Corollary 5.3.7.4. Let $U: \operatorname{\mathcal{E}}\rightarrow \operatorname{\mathcal{C}}$ be a cocartesian fibration of $\infty $-categories. Then, for every simplicial set $K$, the restriction map
\[ V: \operatorname{Fun}(K^{\triangleleft }, \operatorname{\mathcal{E}}) \rightarrow \operatorname{Fun}( K, \operatorname{\mathcal{E}}) \times _{ \operatorname{Fun}(K, \operatorname{\mathcal{C}}) } \operatorname{Fun}(K^{\triangleleft }, \operatorname{\mathcal{C}}) \]

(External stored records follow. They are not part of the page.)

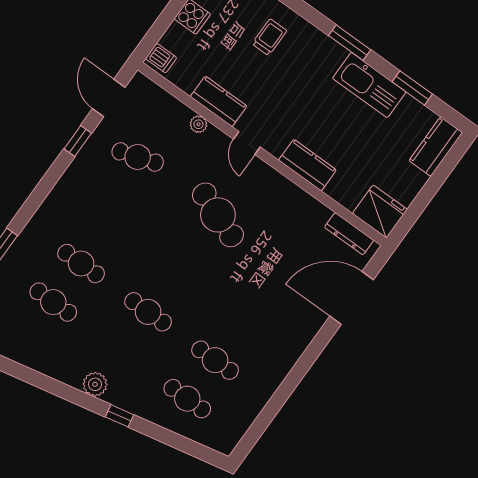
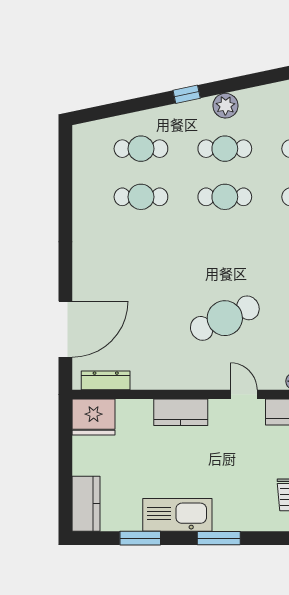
cafe table: (218, 215) -> (225, 318), turned -45
cafe table: (120, 350) -> (225, 149), added

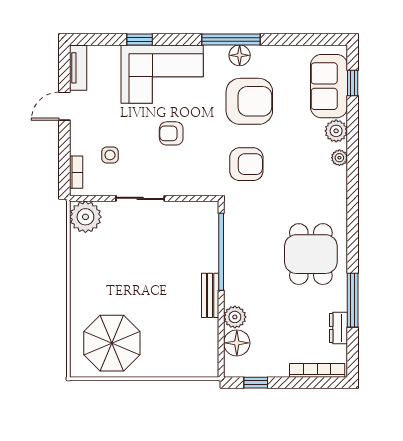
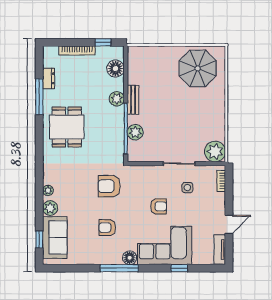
floor lamp: (240, 55) -> (130, 258), moved
armchair: (249, 101) -> (107, 228), width x0.53, depth x0.53
side table: (110, 155) -> (187, 188), moved
plant: (207, 246) -> (135, 132), added
plant: (235, 317) -> (117, 99), moved
bookcase: (317, 370) -> (77, 50), moved

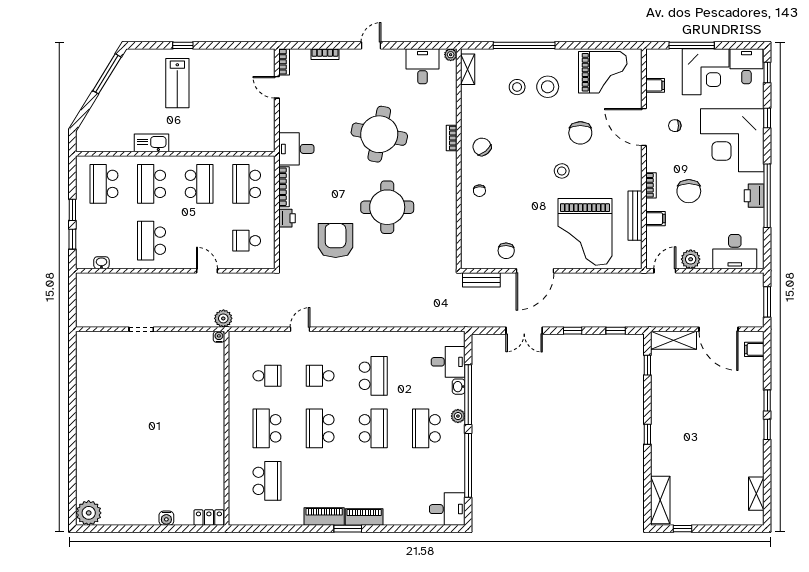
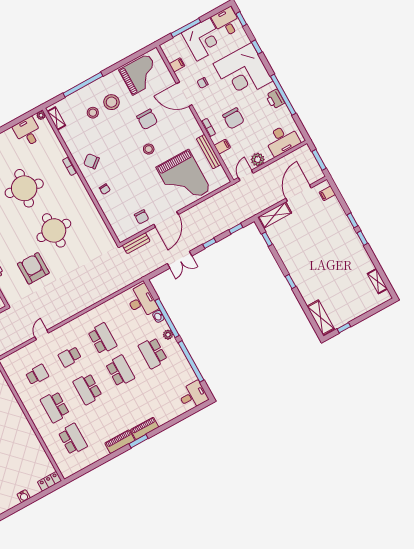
door: (718, 329) -> (298, 193), swing flipped
desk: (448, 362) -> (142, 301), width x1.37

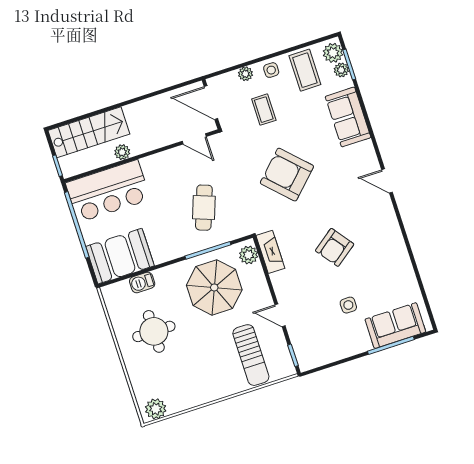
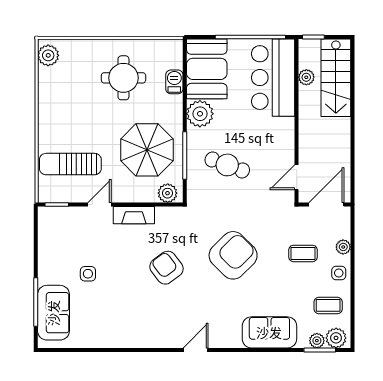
coffee table: (305, 70) -> (328, 305), width x0.73, depth x0.77
plant: (122, 152) -> (306, 77), moved
armchair: (335, 247) -> (166, 268), moved
plant: (164, 249) -> (200, 114), added
fireplace: (270, 252) -> (134, 215), moved

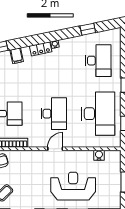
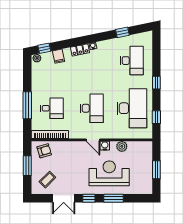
door: (55, 149) -> (93, 140), swing flipped
water cooler: (99, 155) -> (105, 146), moved
plant: (87, 156) -> (122, 146), added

is also a cocartesian fibration. Moreover, a morphism $f$ in the $\infty $-category $\operatorname{Fun}(K^{\triangleleft }, \operatorname{\mathcal{E}})$ is $V$-cocartesian if and only if evaluation at the cone point of $K^{\triangleleft }$ carries $f$ to a $U$-cocartesian morphism of $\operatorname{\mathcal{E}}$.
Proof.
We have a commutative diagram of $\infty $-categories
\[ \xymatrix@R =50pt{ \operatorname{Fun}(K^{\triangleleft }, \operatorname{\mathcal{E}}) \ar [r]^-{V} \ar [d] & \operatorname{Fun}( K^{\triangleleft }, \operatorname{\mathcal{C}}) \times _{ \operatorname{Fun}(K, \operatorname{\mathcal{C}}) } \operatorname{Fun}(K, \operatorname{\mathcal{E}}) \ar [r] \ar [d] & \operatorname{Fun}(K^{\triangleleft }, \operatorname{\mathcal{C}}) \ar [d] \\ \operatorname{\mathcal{E}}\vec{\times }_{ \operatorname{Fun}(K, \operatorname{\mathcal{E}}) } \operatorname{Fun}(K, \operatorname{\mathcal{E}}) \ar [r]^-{V'} & \operatorname{\mathcal{C}}\vec{\times }_{ \operatorname{Fun}(K, \operatorname{\mathcal{C}}) } \operatorname{Fun}(K, \operatorname{\mathcal{E}}) \ar [r] & \operatorname{\mathcal{C}}\vec{\times }_{ \operatorname{Fun}(K, \operatorname{\mathcal{C}}) } \operatorname{Fun}(K, \operatorname{\mathcal{C}}), } \]
where the right square is a pullback diagram and the outer vertical maps are the equivalences supplied by Example 4.6.4.9. It follows from Proposition 5.3.7.2 that $V'$ is a cocartesian fibration, and that a morphism in the $\infty $-category $\operatorname{\mathcal{E}}\vec{\times }_{ \operatorname{Fun}(K, \operatorname{\mathcal{E}}) } \operatorname{Fun}(K, \operatorname{\mathcal{E}})$ is $V'$-cocartesian if and only if its image in $\operatorname{\mathcal{E}}$ is $V$-cocartesian. Moreover, the morphism $V$ is an isofibration (Proposition 4.4.5.1). By virtue of Theorem 5.1.6.1, it will suffice to show that the middle horizontal map is also an equivalence of $\infty $-categories. This follows from Corollary 4.5.3.33, since the right horizontal maps are pullbacks of the isofibration $U^{K}: \operatorname{Fun}(K, \operatorname{\mathcal{E}}) \rightarrow \operatorname{Fun}(K, \operatorname{\mathcal{C}})$ (Corollary 4.4.5.6.
$\square$